Social media may have to answer for user activity2 min read . Updated: 24 Nov 2020, 08:55 PM IST
Social media firms may soon have to take greater responsibility for the content we post on their platforms. With govts turning their attention towards regulating platforms, Facebook and Twitter risk losing one of the key protections the law offers them. Mint explores.
Social media firms may soon have to take greater responsibility for the content we post on their platforms. With governments turning their attention towards regulating platforms, Facebook and Twitter risk losing one of the key protections the law offers them. Mint explores.
What is safe harbour protection?
Safe harbour laws protect internet companies from being sued for posts and information that users share through them. It’s the law that keeps Facebook, Twitter, or even Zomato, from being sued for posts, comments or reviews we post on such platforms. Section 230 of the United States’ Communications Decency Act covers this aspect, while Section 79 of Information Technology (IT) Act protects social media platforms in India. Both the US and India have been looking to bring reforms to these laws and giving social media companies more responsibility for the posts users make on them.
What will happen if social media loses it?
Those who oppose reforms claim that removing safe harbour laws will actually increase censorship on these platforms. The argument is that if Facebook can be sued for a post users make, then it will actively try to avoid such suits by censoring any post that can cause trouble. The platforms also argue that they are only middlemen, and removing these protections will be akin to shooting the messenger. These laws allow WhatsApp to provide end-to-end encryption on chats and upon being requested access, tell the authorities that they can’t get such data, which means removing them could increase government surveillance.
What’s the logic for denying safe harbour protection?
Lawmakers have argued that social media firms no longer act as messengers alone. Since Facebook, Twitter and others use proprietary algorithms, which determine how information will flow through them, they are essentially making decisions that they should be responsible for. The fact that they moderate posts is another reason why they should be held responsible.
Why have these rights not been reformed yet?
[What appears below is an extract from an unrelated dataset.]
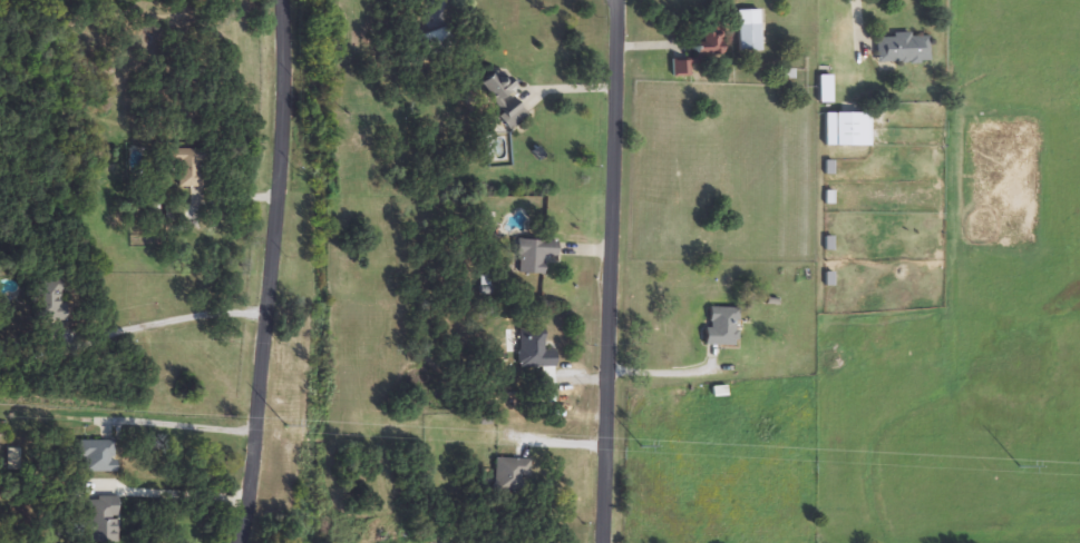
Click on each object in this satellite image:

While many reports have said governments want to remove safe harbour protections, that’s not exactly true. Most experts believe that lawmakers will instead impose restrictions on platforms that give them greater responsibility. They may add checks and balances which platforms have to ensure before they can claim safe harbour protection. What these checks will be remain unanswered, though. Some say no government wants to be the first to take these decisions, and are instead waiting for others to create a blueprint.
When is the levy of new regulations expected?
Safe harbour protection reforms were discussed at a Congressional hearing in the US last week. Jack Dorsey and Mark Zuckerberg, CEOs of Twitter and Facebook, respectively, were asked why the government shouldn’t bring reforms to this law. India has also been working on updating its own version of these laws, but reports say that Intermediary Guidelines had been delayed since the law ministry wanted them to be in sync with the Data Protection Bill that’s expected to come next year. There’s not much clarity for now.